Let’s start with the savouries. This is no mere crusts-off cute sandwich situation (although Coronation Chicken as well as Egg and Mustard Cress sandwiches are present). Instead, think: Smoked Salmon Potato Cake, Marinated Tuna Tartare, Arancini with Goat’s Cheese, Eccles Cake with Creamy Lancashire Cheese, Crumpet with Lobster Butter). The next three-tiered course of sweet treats arrive and I become gratefully to slide deeper into my comforting throne in the face of a food coma: Hibiscus and Strawberry Trifle, S’mores Chocolate Pot, Chocolate Cupcakes, Apple and Cinnamon Scones, Pumpkin Macarons, Coconut and Lemon Tarts and Treacle Toffees. It’s a delightful way to spend an afternoon, and the Grand Pacific High Tea already appears a popular choice for celebrations and get-togethers.
Note: the hotel breakfast is not served in the Grand Pacific’s 100-cover dining room, but on a basement level of the building with more of a conference-room vibe, which feels like a missed opportunity, given the dramatics upstairs.
It’s a perfunctory hot-and-cold buffet affair as well as a choice of cooked-to-order items from a short menu. If your room rate doesn’t include breakfast (you have a choice when booking), then brunching at one of the nearby cafes (see opposite page) is an excellent idea while exploring Leeds.
→ The Queens Hotel has Classic Double Rooms from £139 (£163, including breakfast) in high season; thequeensleeds.co.uk
WHERE TO EAT AND DRINK NEARBY
The sheer diversity of Leeds’ food scene could rival its abundance of shopping options, which is already off-thescale. Don’t miss our drink and dining choices, all within an easy walk of The Queens Hotel:
The Owl
Access at night is via security escort from Kirkgate Market's entrance, which feels very special, as does The Owl itself. Chefs prep the likes of sourdough crumpet topped with smoked cod’s roe puree and bacon jam right in front of you.

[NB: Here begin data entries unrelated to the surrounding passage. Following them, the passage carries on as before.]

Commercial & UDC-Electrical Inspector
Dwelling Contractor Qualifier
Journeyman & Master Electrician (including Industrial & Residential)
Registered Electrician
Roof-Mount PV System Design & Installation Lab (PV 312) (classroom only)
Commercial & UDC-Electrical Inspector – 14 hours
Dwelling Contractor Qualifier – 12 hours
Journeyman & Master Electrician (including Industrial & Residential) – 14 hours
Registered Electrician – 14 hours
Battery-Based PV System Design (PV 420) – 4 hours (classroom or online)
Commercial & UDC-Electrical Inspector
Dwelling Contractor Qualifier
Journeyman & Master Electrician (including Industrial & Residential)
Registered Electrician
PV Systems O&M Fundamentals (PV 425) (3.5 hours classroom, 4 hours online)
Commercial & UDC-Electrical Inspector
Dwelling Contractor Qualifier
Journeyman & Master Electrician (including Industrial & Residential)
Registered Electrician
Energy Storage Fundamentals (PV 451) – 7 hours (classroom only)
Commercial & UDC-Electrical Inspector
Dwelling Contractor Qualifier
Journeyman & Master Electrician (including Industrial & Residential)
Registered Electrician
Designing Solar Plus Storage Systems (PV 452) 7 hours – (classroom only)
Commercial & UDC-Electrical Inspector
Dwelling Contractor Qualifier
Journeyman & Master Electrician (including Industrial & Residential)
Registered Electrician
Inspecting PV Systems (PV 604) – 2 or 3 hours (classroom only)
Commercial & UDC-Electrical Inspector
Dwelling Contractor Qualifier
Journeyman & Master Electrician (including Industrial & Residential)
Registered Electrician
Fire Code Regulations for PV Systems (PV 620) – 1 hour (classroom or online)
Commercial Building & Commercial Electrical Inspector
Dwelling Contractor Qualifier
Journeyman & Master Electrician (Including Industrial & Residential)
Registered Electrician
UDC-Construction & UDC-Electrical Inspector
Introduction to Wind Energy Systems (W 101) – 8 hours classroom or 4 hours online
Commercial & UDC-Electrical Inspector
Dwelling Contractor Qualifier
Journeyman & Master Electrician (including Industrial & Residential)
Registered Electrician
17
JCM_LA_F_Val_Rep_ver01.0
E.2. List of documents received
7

→ theowlleeds.co.uk; leeds.gov.uk/leedsmarkets
HOME
The place for fine dining, on the banks of the River Aire at Brewery Wharf. Former MasterChef semi-finalist Elizabeth Cottam produces multicourse tasting menus (your choice of eight or ten courses), the service is impeccable and while the menu is adventurous (kudos to the Malham dessert inspired by Lockdown walks through the limestone landscapes of Yorkshire’s Malham Cove), it’s never intimidating.
→ homeleeds.co.uk
The Lost & Found Leeds Club
This magnificent Grade-II listed building dating back to 1820 was restored in 2018 into a restaurant, cocktail bar, boardroom, secret den, and what at times feels like an indoor forest. The cocktails are spectacular and, depending on what you choose, could arrive topped with bubbles ready for popping, explosive fireworks, or in vessels big enough to share between four people. This is the club that brings the atmosphere if you’re ready to party. You’ve been warned.
→ the-lostandfound.co.uk/restaurant/leeds-club
FINT
A wonderful choice for brunch, with a menu that caters well for vegans, in addition to being on the healthier side of usual. The setting is minimalistic Scandi. If it’s on the menu, don’t miss the Duck Hash: a perfectly cooked portion of duck leg with sweet peppers, Parmentier potatoes, spinach, poached egg and Béarnaise sauce.